And while City Councilman Allan Domb wants all the addicts in the area put into treatment, that may not be possible.
Roland Lamb, deputy commissioner for planning and innovation in the city's Department of Behavioral Health and Intellectual disAbility Services, estimated there were about 30,000 heroin addicts in the city, or double the treatment slots available.
But even if the city had capacity to treat all of the addicted here, consent remains a hurdle. Government officials can not force addicts into recovery against their will, and for many heroin users, the addiction becomes the strongest force in their world, surpassing even the bond between mother and child.
Correa has 10 children and six grandchildren. She cries when she talks of how her grandchildren used to love to visit her when she lived with her boyfriend, who died last year. Yet Correa remains under the bridge and in the gulch injecting heroin.
Her biggest fear is not death, she said, but a normal life.
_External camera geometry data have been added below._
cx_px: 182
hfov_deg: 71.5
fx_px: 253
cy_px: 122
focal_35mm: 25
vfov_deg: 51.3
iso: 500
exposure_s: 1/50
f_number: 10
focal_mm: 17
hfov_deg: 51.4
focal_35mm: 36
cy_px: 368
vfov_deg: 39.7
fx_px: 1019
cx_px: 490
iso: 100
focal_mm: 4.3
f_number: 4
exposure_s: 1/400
“I’ve never been well or happy for a long period of time so when I do feel like I’m doing well I’m afraid because it’s not a feeling I’m familiar with and it scares me,” Correa said. “When I do become clean, I’ve got to become a new person because I’ve been this other person for so long.”
Lamb believes the path to helping addicts like Correa is to meet them where they are, engage them, invite them to safe spaces, and offer opportunities for treatment. And if they’re not ready, offer opportunities to fulfill their basic needs, like housing or food, until they are ready.
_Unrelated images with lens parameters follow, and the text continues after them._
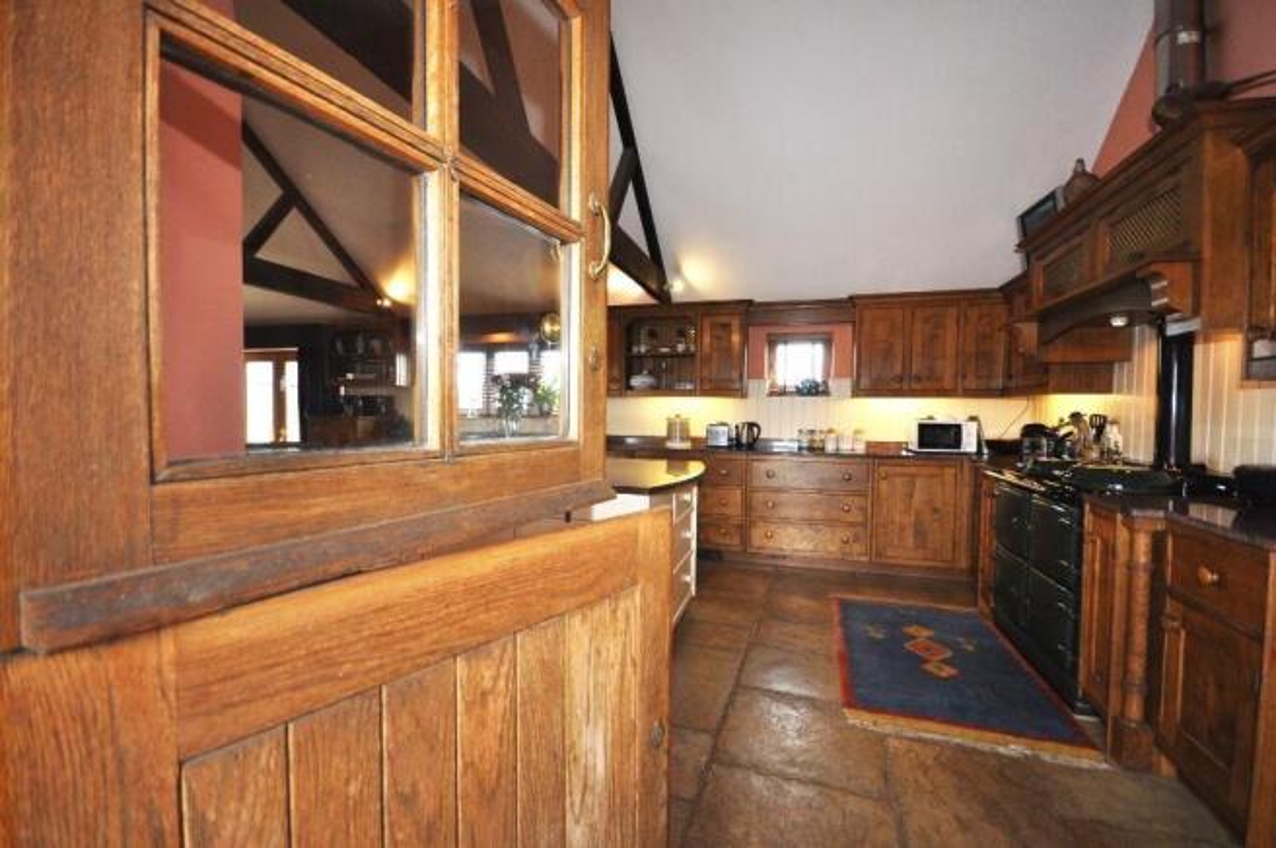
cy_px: 424
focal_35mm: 15
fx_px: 531
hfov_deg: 100.4
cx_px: 638
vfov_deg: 77.2
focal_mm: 10
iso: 640
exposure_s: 1/200
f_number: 4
“There are people out here that can sell cars to people that don’t want them,” Lamb said. “We should invest the same resources in people like that to do street outreach.”
Strengthening and funding community groups in the area like Prevention Point that offer services for addicts is key too, Lamb said.
“This is a drug of, for, and by the people,” he said. “And the solution is an effort of, for, and by the people.”